:: Given text ::
※ ※ ※

# Sea Princess (Collage)



## SilverMoon (May 30, 2017)

More of a "cut collage" this time. 


​


----------



## midnightpoet (May 30, 2017)

I like how you don't go for the obvious (fins on the girl, maybe a shark instead of the poodle).


----------



## SilverMoon (May 30, 2017)

> Originally Posted by* Midnightpoet *
> 
> I like how you don't go for the obvious (fins on the girl, maybe a shark instead of the poodle).



LOL! Tony, you're giving me wicked ideas like thinking "Jaws".


----------



## sigmadog (May 31, 2017)

I like the concept. May I ask what software you use and how large (in pixels) are your master files?


----------



## SilverMoon (Jun 1, 2017)

Thanks! If you recall I'm a hopeless technophobe so have no idea how large the pixles are. Welcome any enlightenment, if you wish. I used Photo Gallery.

I'm a member of the local Art's League where a longtime established artist and gallery owner reviewed portfolios last Saturday. She liked my work but suggested I submit the paste-ups in upcoming juried "Collage Showing". This paste-up is presentable. The rest are a mess!


----------



## escorial (Jun 1, 2017)

Reminds me of a stain glass window from a sea mission..blue is a very flat colour for me..
Cool


----------



## sigmadog (Jun 1, 2017)

※ ※ ※

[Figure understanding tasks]
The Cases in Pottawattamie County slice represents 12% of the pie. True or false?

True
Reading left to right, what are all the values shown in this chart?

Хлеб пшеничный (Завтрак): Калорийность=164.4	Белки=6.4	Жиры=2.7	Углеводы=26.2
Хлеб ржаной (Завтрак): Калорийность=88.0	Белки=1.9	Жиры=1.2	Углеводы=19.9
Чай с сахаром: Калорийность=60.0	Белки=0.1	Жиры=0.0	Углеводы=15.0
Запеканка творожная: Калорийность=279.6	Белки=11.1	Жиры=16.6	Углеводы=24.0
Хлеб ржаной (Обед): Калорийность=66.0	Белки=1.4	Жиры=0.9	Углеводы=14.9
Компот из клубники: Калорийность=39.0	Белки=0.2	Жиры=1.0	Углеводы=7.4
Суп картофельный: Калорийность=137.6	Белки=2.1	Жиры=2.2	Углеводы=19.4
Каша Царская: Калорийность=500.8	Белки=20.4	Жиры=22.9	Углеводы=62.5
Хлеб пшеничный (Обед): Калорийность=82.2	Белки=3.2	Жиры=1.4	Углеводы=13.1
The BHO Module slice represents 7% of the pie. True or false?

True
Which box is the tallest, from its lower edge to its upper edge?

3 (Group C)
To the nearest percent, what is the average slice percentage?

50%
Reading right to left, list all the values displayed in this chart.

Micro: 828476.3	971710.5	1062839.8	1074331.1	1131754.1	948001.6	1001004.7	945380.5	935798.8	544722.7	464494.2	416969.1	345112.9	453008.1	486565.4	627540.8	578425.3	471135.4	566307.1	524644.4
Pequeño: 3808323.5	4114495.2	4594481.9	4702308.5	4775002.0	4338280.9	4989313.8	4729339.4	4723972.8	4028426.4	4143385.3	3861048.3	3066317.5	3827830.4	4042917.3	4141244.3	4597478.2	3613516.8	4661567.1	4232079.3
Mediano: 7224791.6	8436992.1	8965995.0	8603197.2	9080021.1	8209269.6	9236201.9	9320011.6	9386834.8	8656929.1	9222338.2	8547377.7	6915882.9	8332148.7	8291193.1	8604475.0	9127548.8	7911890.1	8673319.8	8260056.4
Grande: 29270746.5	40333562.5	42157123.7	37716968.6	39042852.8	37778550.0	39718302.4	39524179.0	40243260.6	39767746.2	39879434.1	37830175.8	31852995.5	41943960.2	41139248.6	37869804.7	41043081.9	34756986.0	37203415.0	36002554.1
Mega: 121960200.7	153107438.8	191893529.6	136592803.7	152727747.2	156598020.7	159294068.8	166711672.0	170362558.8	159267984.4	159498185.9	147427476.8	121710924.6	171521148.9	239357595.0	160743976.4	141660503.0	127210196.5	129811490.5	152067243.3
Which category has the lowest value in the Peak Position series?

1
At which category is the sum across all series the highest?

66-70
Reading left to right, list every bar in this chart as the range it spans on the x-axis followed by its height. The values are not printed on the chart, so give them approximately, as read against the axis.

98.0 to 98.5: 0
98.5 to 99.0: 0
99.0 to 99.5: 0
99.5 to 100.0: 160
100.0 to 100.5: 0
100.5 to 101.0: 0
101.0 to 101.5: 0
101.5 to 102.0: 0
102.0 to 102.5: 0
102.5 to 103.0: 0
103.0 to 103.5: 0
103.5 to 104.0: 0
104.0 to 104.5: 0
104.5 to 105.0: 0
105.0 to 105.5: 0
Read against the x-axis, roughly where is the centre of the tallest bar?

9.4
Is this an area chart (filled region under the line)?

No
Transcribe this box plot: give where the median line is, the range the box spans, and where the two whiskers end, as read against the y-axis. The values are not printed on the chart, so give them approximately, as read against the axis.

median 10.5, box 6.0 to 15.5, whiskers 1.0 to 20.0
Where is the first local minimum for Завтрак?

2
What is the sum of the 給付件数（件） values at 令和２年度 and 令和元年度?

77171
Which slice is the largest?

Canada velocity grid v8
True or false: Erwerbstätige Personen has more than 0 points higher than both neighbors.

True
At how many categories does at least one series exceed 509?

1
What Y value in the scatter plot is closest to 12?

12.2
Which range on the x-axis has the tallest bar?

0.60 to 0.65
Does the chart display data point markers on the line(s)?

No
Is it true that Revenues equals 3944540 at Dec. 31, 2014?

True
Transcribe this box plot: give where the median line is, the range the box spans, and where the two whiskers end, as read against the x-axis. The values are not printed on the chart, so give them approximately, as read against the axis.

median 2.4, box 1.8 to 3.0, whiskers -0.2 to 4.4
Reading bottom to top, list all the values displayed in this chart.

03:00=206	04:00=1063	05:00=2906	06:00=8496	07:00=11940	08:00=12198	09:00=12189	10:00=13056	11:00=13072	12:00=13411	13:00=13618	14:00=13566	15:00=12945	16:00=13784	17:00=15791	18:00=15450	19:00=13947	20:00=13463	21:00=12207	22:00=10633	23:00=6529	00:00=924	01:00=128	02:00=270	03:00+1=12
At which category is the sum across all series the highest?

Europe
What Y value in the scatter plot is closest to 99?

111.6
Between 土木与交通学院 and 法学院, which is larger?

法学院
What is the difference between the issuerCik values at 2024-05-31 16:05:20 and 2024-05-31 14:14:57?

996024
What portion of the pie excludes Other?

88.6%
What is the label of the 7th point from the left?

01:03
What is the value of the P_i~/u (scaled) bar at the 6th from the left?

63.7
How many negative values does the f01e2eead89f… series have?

※ ※ ※

:: Problem ::
Reproduce the Sea Princess thread from "## SilverMoon (Jun" to "used Photo Gallery.", substituting "novice" for "technophobe".

:: Problem solution ::
## SilverMoon (Jun 1, 2017)

Thanks! If you recall I'm a hopeless novice so have no idea how large the pixles are. Welcome any enlightenment, if you wish. I used Photo Gallery.